* **WORK ORDER**: Using the data below, return the stretch from the line that contains "100 | 100 | Total" through the line that contains "MN DNR & U of M Sea Grant 19", both included, exactly as it stands and nothing beyond it.

============

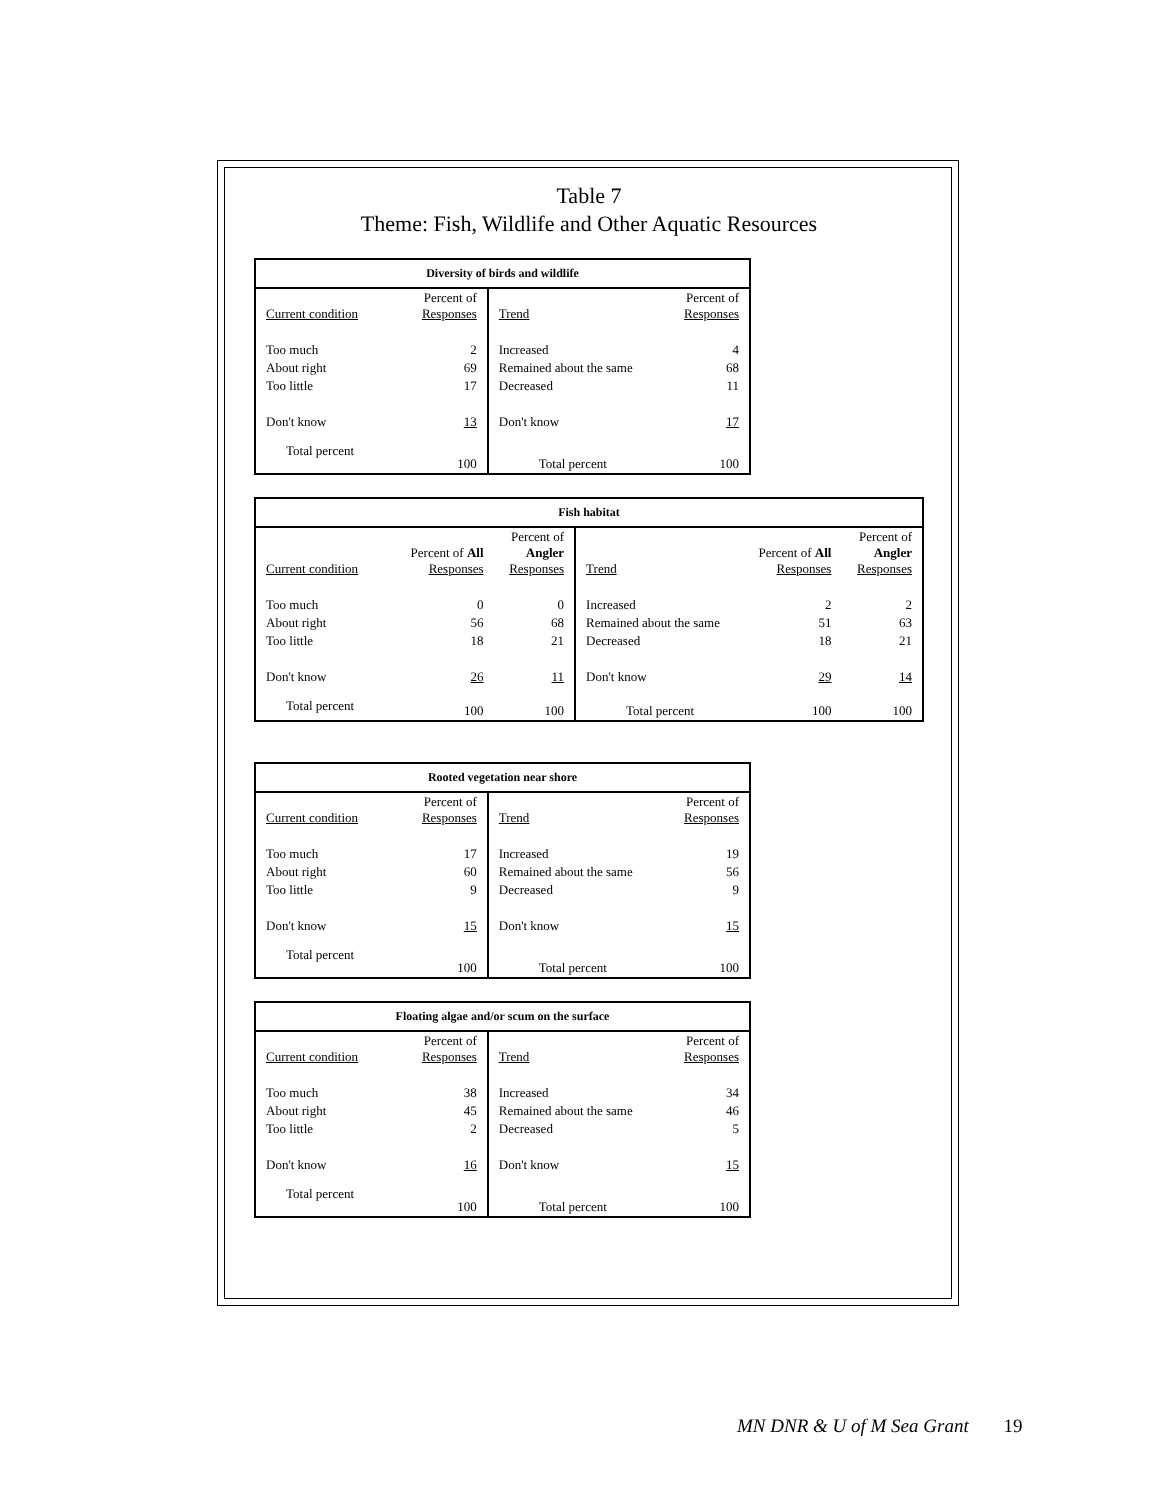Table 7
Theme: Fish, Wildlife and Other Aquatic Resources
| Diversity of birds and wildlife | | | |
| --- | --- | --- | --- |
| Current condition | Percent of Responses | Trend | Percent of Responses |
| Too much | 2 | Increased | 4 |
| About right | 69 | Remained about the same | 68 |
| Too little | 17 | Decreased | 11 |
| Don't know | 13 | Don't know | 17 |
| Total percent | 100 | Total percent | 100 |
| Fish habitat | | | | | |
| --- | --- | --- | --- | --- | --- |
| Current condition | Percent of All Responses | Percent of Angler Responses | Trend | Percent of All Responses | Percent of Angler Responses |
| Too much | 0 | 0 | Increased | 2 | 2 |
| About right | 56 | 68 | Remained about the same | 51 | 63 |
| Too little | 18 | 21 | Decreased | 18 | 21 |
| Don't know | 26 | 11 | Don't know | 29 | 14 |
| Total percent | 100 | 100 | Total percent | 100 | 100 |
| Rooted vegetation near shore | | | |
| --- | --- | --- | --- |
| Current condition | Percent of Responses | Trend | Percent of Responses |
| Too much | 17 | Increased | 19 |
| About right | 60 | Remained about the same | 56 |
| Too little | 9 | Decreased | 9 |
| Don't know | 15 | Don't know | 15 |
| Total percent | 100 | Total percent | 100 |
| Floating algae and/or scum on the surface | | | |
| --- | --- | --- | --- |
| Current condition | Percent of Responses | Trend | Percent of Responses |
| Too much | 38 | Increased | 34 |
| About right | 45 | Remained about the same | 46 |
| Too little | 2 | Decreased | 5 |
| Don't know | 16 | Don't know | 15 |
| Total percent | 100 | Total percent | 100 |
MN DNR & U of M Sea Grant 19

============

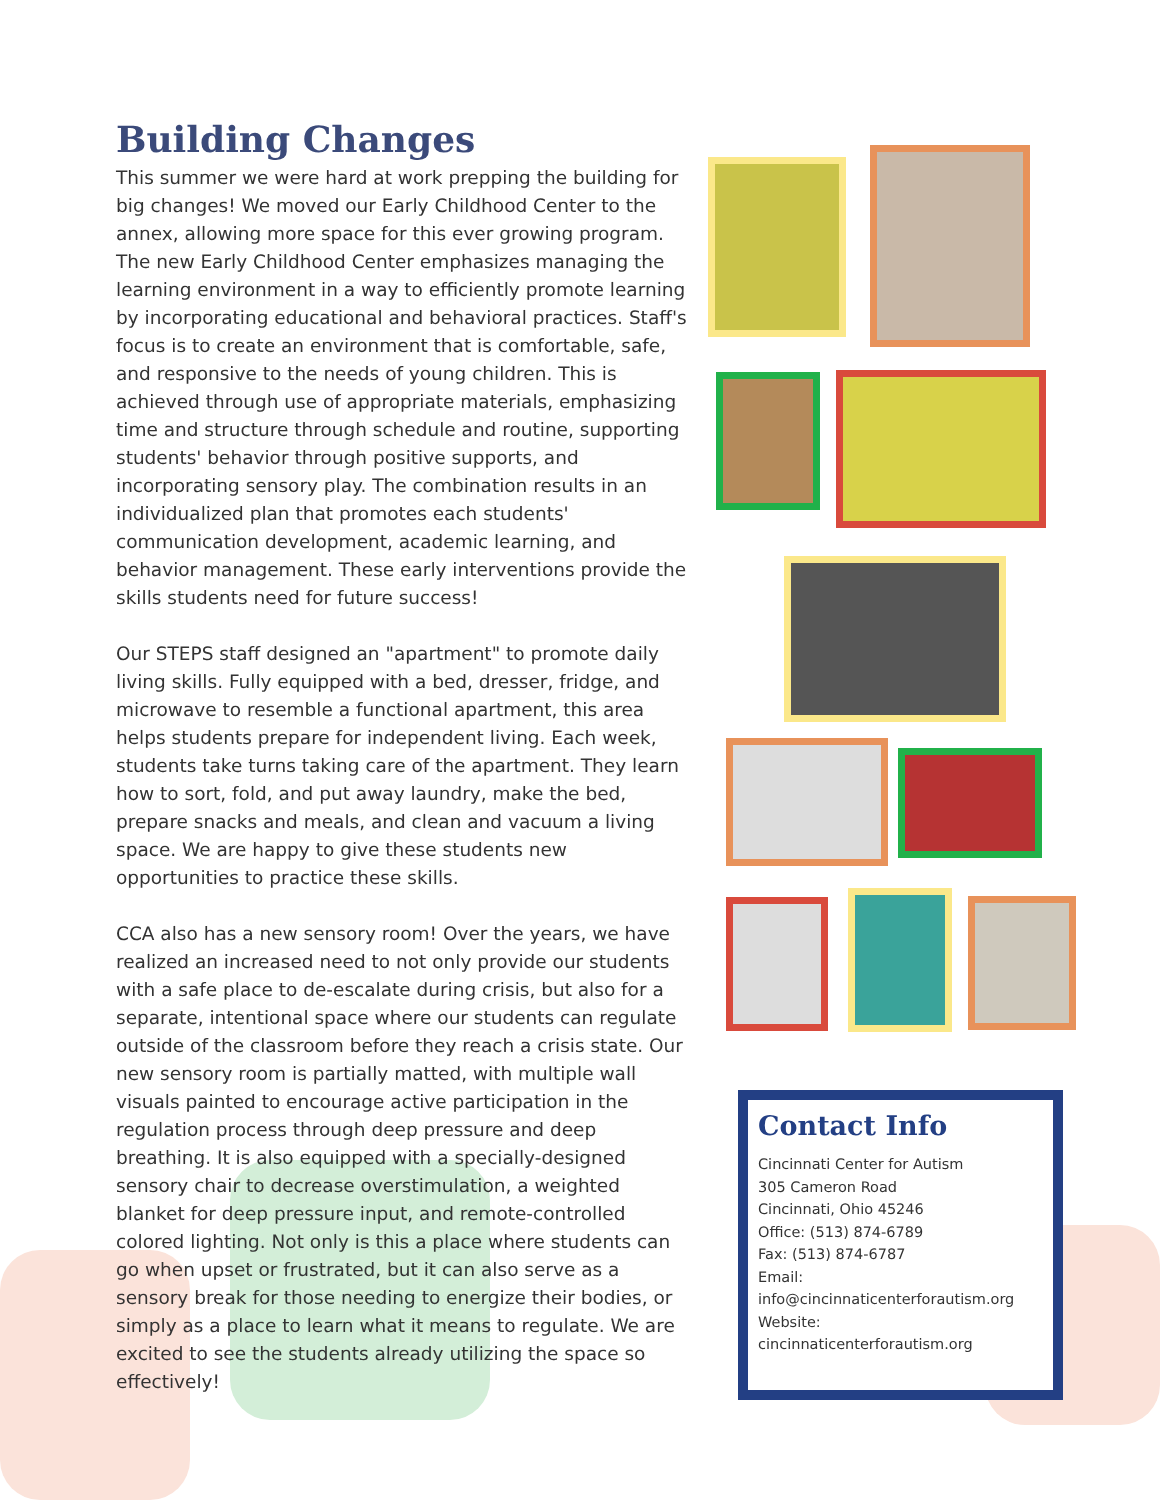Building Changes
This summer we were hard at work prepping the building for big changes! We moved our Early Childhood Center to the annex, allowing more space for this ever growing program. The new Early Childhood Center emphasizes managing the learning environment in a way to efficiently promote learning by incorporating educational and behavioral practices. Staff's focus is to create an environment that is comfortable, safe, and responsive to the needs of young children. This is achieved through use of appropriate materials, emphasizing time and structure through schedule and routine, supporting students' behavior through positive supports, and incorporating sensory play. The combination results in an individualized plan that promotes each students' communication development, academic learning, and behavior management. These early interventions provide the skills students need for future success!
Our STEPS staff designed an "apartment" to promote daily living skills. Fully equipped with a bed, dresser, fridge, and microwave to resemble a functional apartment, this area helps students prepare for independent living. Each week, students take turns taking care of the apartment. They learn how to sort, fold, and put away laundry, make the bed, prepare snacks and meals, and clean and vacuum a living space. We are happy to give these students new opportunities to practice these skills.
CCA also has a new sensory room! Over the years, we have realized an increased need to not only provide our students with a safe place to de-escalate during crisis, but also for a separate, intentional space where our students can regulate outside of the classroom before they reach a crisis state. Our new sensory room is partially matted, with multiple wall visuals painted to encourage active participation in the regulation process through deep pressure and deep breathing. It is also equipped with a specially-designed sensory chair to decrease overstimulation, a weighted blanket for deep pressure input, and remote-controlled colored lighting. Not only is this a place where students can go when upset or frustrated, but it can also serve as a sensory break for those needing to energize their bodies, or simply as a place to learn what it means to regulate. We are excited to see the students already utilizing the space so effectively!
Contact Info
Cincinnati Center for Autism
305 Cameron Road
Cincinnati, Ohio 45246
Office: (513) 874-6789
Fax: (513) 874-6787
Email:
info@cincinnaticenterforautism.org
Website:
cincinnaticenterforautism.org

============

* **WRITTEN RESPONSE**:
| Total percent | 100 | 100 | Total percent | 100 | 100 |
| Rooted vegetation near shore | | | |
| --- | --- | --- | --- |
| Current condition | Percent of Responses | Trend | Percent of Responses |
| Too much | 17 | Increased | 19 |
| About right | 60 | Remained about the same | 56 |
| Too little | 9 | Decreased | 9 |
| Don't know | 15 | Don't know | 15 |
| Total percent | 100 | Total percent | 100 |
| Floating algae and/or scum on the surface | | | |
| --- | --- | --- | --- |
| Current condition | Percent of Responses | Trend | Percent of Responses |
| Too much | 38 | Increased | 34 |
| About right | 45 | Remained about the same | 46 |
| Too little | 2 | Decreased | 5 |
| Don't know | 16 | Don't know | 15 |
| Total percent | 100 | Total percent | 100 |
MN DNR & U of M Sea Grant 19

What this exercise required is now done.